It is important that all dust and debris resulting from the disturbance of lead containing materials be evaluated to determine if it is regulated. Building materials coated with intact lead materials, determined by bulk sampling or X-ray fluorescence testing, are not regulated as hazardous waste, but may require disposal at a Municipal Solid Waste Landfill.

All maintenance and custodial staff at USC should receive, at a minimum, Lead Awareness Training.

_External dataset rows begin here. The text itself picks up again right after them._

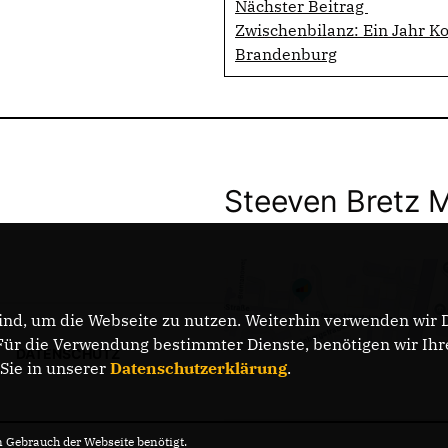
Nächster Beitrag
Zwischenbilanz: Ein Jahr K
Brandenburg
Steeven Bretz 
nd, um die Webseite zu nutzen. Weiterhin verwenden wir Di
r die Verwendung bestimmter Dienste, benötigen wir Ihre 
DATENSCHUTZ
 Sie in unserer
Datenschutzerklärung
.
Gebrauch der Webseite benötigt.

This training is included as part of the EHS annual safety training program.

Roles and Responsibilities

Environmental Health and Safety (EHS)

  •   Provide technical guidance to University personnel concerning lead hazard evaluation and control.
  • Review results of air monitoring provide and interpretation for departments managing work.
  • Conduct compliance audits of projects involving the disturbance of lead materials.
  • Direct the University departments conducting the work to modify or stop lead related work practices if employees, students, or the public are being exposed to lead hazards.
  • Maintain records of all sampling data submitted to EHS.
  • Periodically review departmental Lead Management Programs and recommend revisions as necessary.
  • Provide Occupational Exposure to Lead training in accordance with 29 CFR 1926.62 (L)(2) for University employees engaged in activities that disturb lead-containing materials.
  • Provide Lead Awareness training in accordance with 29 CFR 1926.62 (L)(2) for University employees engaged in activities that disturb lead-containing materials.
  • Periodically review the departmental and regional campus Lead Management Programs and revise as necessary.

 

University Departments or Regional Campuses Managing Renovation, Demolition, Maintenance Work

  • Develop and implement a Lead Management Program. Report any problems associated with implementation of the Lead Management Program to EHS.
  • Prior to the initiation of any interior or exterior work involving lead containing or presumed lead containing material by an outside contractor, provide EHS with an Initial Lead Project Notification. Consult with EHS on contracted projects requiring removal or demolition of potential lead containing building materials.
  • Ensure that all construction and maintenance work involving lead or lead‑based materials, both in-house and contracted, is performed in accordance with current regulatory requirements, and that the work practices outlined in the departmental Lead Management Plan are followed.
  • Stop or modify lead related work practices if employees, students, or the public are being exposed to lead hazards.
  • Disclose known information regarding the presence of lead in building and construction materials to any contractor retained to conduct demolition or renovation work.
  • Ensure that the Contractor has read, understands, and will abide by the minimum performance standards required in the Lead Management Program for controlling lead hazards.
  • Conduct area air monitoring and clearance sampling by qualified consultant as required by this program and provide EHS with all sample results.
  • Ensure all lead related work-sites and all areas that have been contaminated resulting from the work conducted are properly cleaned and meet the clearance criteria required by this Program.
  • Ensure all hazardous waste is properly identified, labeled, segregated and stored at the job-site until removed by an approved hazardous waste contractor.
  • Provide specific contractor language regarding projects that may contain lead to outside contractors bidding on projects.
  • Ensure that all personnel who disturb lead containing materials receive Occupational Exposure to Lead Training. EHS can provide this training.
  • Ensure that all maintenance staff receive Lead Awareness Training annually. EHS can provide this training.